Assignment:
How many lines in the entries below contain the string "très"? Reply with the number only.

- Opening Delimiter -

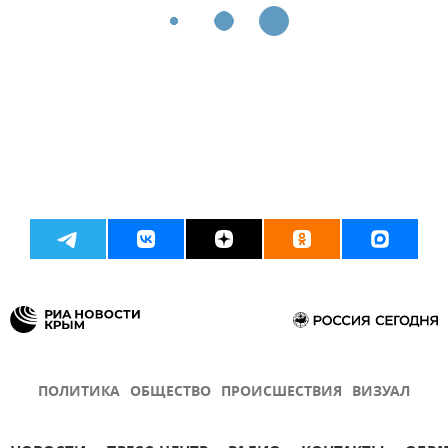
ПОЛИТИКА
ОБЩЕСТВО
ПРОИСШЕСТВИЯ
ВИЗУАЛ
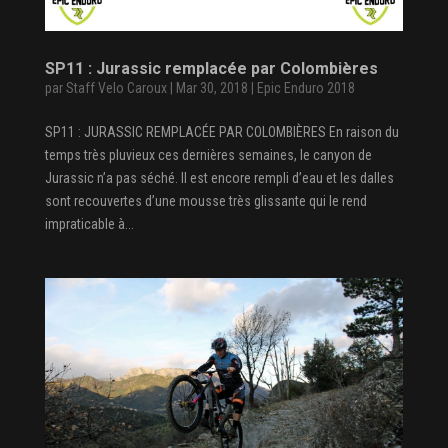
SP11 : Jurassic remplacée par Colombières
par
Staff Velo Caroux
|
Mar 30, 2018
|
Epic Enduro 2018
SP11 : JURASSIC REMPLACÉE PAR COLOMBIÈRES En raison du
temps très pluvieux ces dernières semaines, le canyon de
Jurassic n’a pas séché. Il est encore rempli d’eau et les dalles
sont recouvertes d’une mousse très glissante qui le rend
impraticable à...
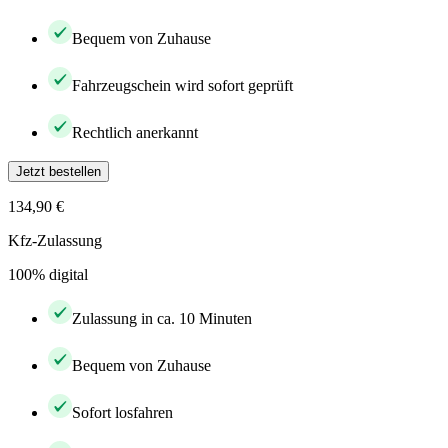
Bequem von Zuhause
Fahrzeugschein wird sofort geprüft
Rechtlich anerkannt
Jetzt bestellen
134,90 €
Kfz-Zulassung
100% digital
Zulassung in ca. 10 Minuten
Bequem von Zuhause
Sofort losfahren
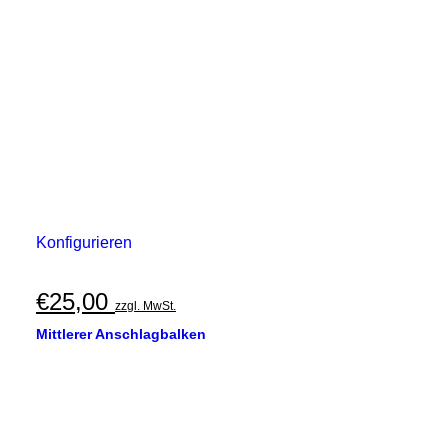
Konfigurieren
€
25,00
zzgl. MwSt.
Mittlerer Anschlagbalken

- Closing Delimiter -

Solution:
2